▸ **ФРАГМЕНТ ДОКУМЕНТА**
А у меня все совершено наоборот. Мне претит разговор. Что бы я ни сказал – все мне кажется не так. В моих глазах все мною сказанное по вине одной только устной речи лишается серьезности и настоятельности. На мой взгляд, оно просто и не может быть иначе, потому что на устную речь беспрерывно влияют тысячи внешних обстоятельств и тысячи внешних помех. Потому я и молчалив – не только вынужденно, но и по убеждению. Только письмо представляется мне надлежащей формой высказывания и останется ею и впредь, даже когда мы будем вместе. Только устроит ли Тебя, кто по натуре склонен говорить и слушать, в качестве моего сущностного, единственного (правда, сугубо и всегда только Тебе адресованного) сообщения все то, что мне дано будет написать?
Франц.
Недосказанностей, вероятно, не осталось, Фелиция, по этой части не бойся, однако самое важное Тобою, пожалуй, все-таки понято не до конца. Это не упрек, тут нет и тени упрека. Ты сделала все, что в силах человеческих, но постичь то, чего в Тебе самой нет, Тебе не дано. Никому не дано. Мне одному жить со всеми своими тревогами и страхами, извивающимися в душе, точно змеи, мне одному не отрывать от них глаз, мне одному знать, что там с ними и как. Ты узнаёшь о них только от меня, из моих писем, и все, что Тебя достигает, все, что до Тебя доходит, по степени ужаса, неотвязности, грандиозности и неодолимости достигает Тебя в ослабленном виде и имеет к действительности отношение куда более отдаленное, чем написанное мною, хотя уже и написанное мною отдалено от действительности безмерно и необозримо. Я очень ясно вижу это, когда читаю Твое милое, такое спокойное и надежное вчерашнее письмо, которое Ты писала, должно быть напрочь позабыв мой облик, каким он запомнился Тебе в Берлине. Тебя ждет отнюдь не жизнь тех праздно расхаживающих счастливцев, которых Ты наблюдаешь в Вестерланде, не веселая болтовня взявшись под ручку, а монастырская, келейная жизнь подле сумрачного, печального, молчаливого, недовольного, болезненного субъекта, который, что само по себе будет представляться Тебе безумием, незримыми цепями прикован к незримой литературе и кричит при малейшем к нему приближении, ибо усматривает в этом посягательство на свои цепи.

▸ **ПРЕДОСТАВЛЕННЫЕ ДАННЫЕ**
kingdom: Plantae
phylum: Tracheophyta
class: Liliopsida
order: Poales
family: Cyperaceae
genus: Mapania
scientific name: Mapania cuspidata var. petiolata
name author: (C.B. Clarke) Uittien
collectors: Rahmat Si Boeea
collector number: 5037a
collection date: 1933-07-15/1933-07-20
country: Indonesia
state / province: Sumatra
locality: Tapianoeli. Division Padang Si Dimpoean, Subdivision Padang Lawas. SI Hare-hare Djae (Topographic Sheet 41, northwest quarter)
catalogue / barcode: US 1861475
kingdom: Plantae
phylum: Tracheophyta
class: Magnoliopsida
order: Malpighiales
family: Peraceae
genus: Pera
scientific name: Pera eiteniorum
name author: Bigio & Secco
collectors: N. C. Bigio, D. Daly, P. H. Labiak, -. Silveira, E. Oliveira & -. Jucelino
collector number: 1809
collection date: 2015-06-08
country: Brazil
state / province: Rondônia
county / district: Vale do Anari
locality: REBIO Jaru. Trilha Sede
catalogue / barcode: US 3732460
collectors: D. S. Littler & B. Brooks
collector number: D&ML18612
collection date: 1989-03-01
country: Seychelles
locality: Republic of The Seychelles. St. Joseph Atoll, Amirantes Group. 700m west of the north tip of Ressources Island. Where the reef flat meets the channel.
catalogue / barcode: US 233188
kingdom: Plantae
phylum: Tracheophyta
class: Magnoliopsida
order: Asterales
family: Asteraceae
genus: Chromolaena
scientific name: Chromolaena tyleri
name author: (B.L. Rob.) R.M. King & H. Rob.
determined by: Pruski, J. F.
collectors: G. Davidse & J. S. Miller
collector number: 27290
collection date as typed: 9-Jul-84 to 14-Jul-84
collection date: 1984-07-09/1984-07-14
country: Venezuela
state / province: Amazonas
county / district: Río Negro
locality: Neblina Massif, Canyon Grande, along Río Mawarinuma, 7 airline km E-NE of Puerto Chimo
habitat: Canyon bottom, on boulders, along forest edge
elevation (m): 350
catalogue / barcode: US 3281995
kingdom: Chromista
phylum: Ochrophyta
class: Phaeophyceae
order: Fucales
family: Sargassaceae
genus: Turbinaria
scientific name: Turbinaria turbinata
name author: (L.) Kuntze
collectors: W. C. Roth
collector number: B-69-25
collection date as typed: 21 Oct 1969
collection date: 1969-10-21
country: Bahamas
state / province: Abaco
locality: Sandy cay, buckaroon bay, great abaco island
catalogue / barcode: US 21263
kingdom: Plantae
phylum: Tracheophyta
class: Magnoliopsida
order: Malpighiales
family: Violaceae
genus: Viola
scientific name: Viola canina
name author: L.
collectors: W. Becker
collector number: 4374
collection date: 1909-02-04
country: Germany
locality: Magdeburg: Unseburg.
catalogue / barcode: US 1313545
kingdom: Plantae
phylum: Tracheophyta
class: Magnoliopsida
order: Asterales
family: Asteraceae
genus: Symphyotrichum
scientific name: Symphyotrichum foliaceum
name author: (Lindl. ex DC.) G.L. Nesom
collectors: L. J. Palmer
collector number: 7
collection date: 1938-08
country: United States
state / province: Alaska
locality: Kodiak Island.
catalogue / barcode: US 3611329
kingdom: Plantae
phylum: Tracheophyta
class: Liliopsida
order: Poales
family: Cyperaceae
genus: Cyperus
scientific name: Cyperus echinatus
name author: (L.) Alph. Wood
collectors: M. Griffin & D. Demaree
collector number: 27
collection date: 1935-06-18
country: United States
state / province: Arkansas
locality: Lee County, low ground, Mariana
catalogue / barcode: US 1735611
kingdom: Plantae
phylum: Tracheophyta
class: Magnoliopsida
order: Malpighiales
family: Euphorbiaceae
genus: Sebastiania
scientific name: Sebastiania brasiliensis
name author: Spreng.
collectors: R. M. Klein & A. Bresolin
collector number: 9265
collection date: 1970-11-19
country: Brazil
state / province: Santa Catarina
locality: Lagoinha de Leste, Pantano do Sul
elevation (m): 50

▸ **ЗАДАНИЯ**
[1] Ответьте на вопросы по фрагменту документа, приведенному выше:
(a) Какую форму высказывания автор считает единственно надлежащей?
(b) Где Фелиция наблюдает праздно расхаживающих счастливцев?
(c) С чем сравниваются тревоги и страхи, извивающиеся в душе?
[2] Перепишите без изменений часть фрагмента документа от слов «А у меня все» до слов «дано будет написать?».

▸ **ОТВЕТЫ К ЗАДАНИЯМ**
[1]
(a) Письмо.
(b) В Вестерланде.
(c) Со змеями.

[2]
А у меня все совершено наоборот. Мне претит разговор. Что бы я ни сказал – все мне кажется не так. В моих глазах все мною сказанное по вине одной только устной речи лишается серьезности и настоятельности. На мой взгляд, оно просто и не может быть иначе, потому что на устную речь беспрерывно влияют тысячи внешних обстоятельств и тысячи внешних помех. Потому я и молчалив – не только вынужденно, но и по убеждению. Только письмо представляется мне надлежащей формой высказывания и останется ею и впредь, даже когда мы будем вместе. Только устроит ли Тебя, кто по натуре склонен говорить и слушать, в качестве моего сущностного, единственного (правда, сугубо и всегда только Тебе адресованного) сообщения все то, что мне дано будет написать?